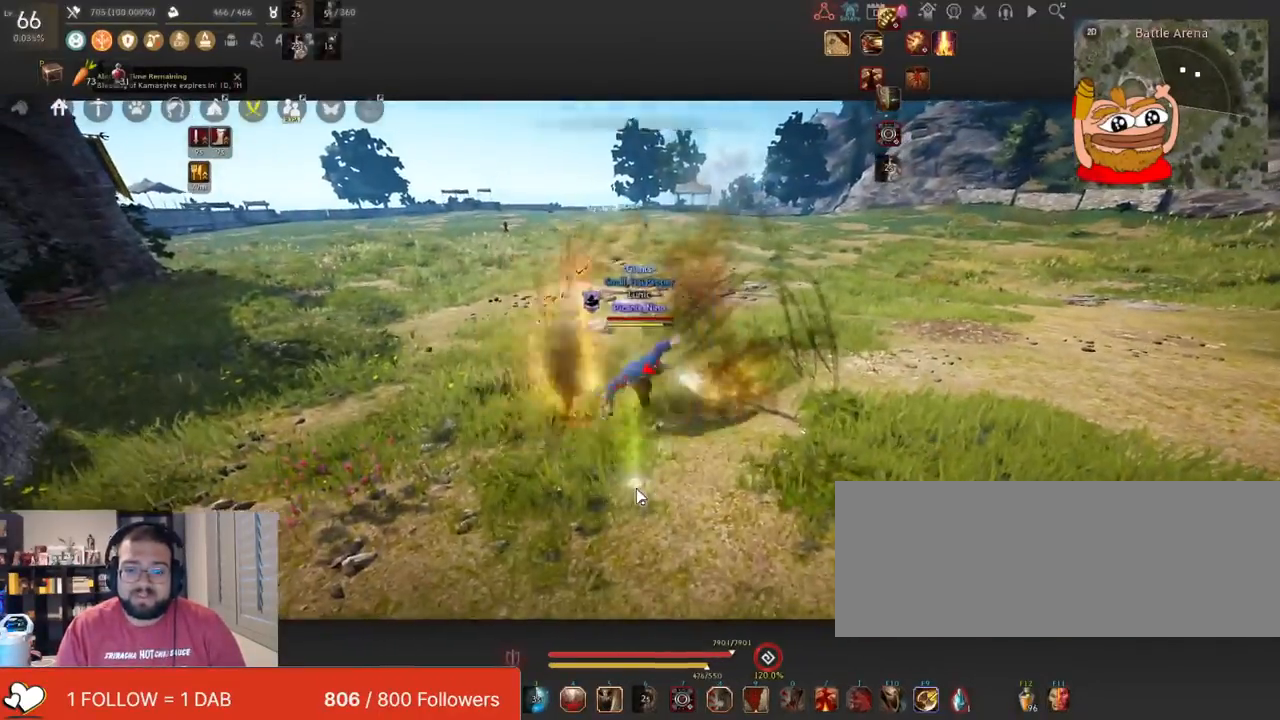
Gameplay with keyboard and mouse; each line is a JSON object with the keys and mouse buttons held at the frame after it. "events" lists presses ("down") and releases ("up") of "a", "c", "d", "e", "f", "q", "s", "shift", "space", "tab", "w", "x", "z", "mouse_left" and "mouse_right" between this image and that frame as [ms after this image, input, new state], when the widget could be followed in between. "mouse_left", "mouse_right" = the "left", "right" buttons of the "mouse" list. No other keys are recorded. Mouse movement is not recorded.
{"keys": ["a"], "mouse": ["right"], "events": [[83, "w", "down"], [100, "c", "up"], [250, "d", "down"], [300, "w", "up"], [434, "d", "up"], [484, "mouse_right", "down"], [500, "a", "down"]]}
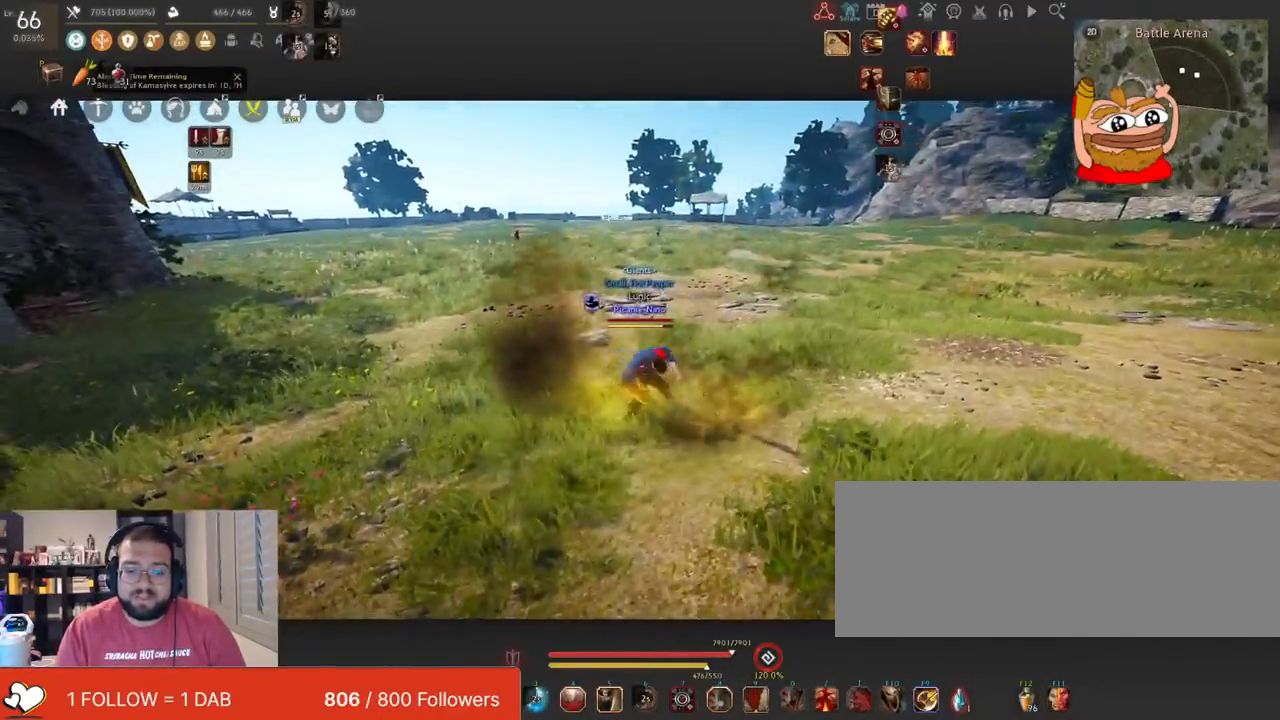
{"keys": ["a"], "mouse": ["right"], "events": []}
::::
• _REQUIREMENT_: All lines of the listing must be given again exactly, excluding the pictures.

• _SOLUTION TO THE EXERCISE_:
Gameplay with keyboard and mouse; each line is a JSON object with the keys and mouse buttons held at the frame after it. "events" lists presses ("down") and releases ("up") of "a", "c", "d", "e", "f", "q", "s", "shift", "space", "tab", "w", "x", "z", "mouse_left" and "mouse_right" between this image and that frame as [ms after this image, input, new state], when the widget could be followed in between. "mouse_left", "mouse_right" = the "left", "right" buttons of the "mouse" list. No other keys are recorded. Mouse movement is not recorded.
{"keys": ["a"], "mouse": ["right"], "events": [[83, "w", "down"], [100, "c", "up"], [250, "d", "down"], [300, "w", "up"], [434, "d", "up"], [484, "mouse_right", "down"], [500, "a", "down"]]}
{"keys": ["a"], "mouse": ["right"], "events": []}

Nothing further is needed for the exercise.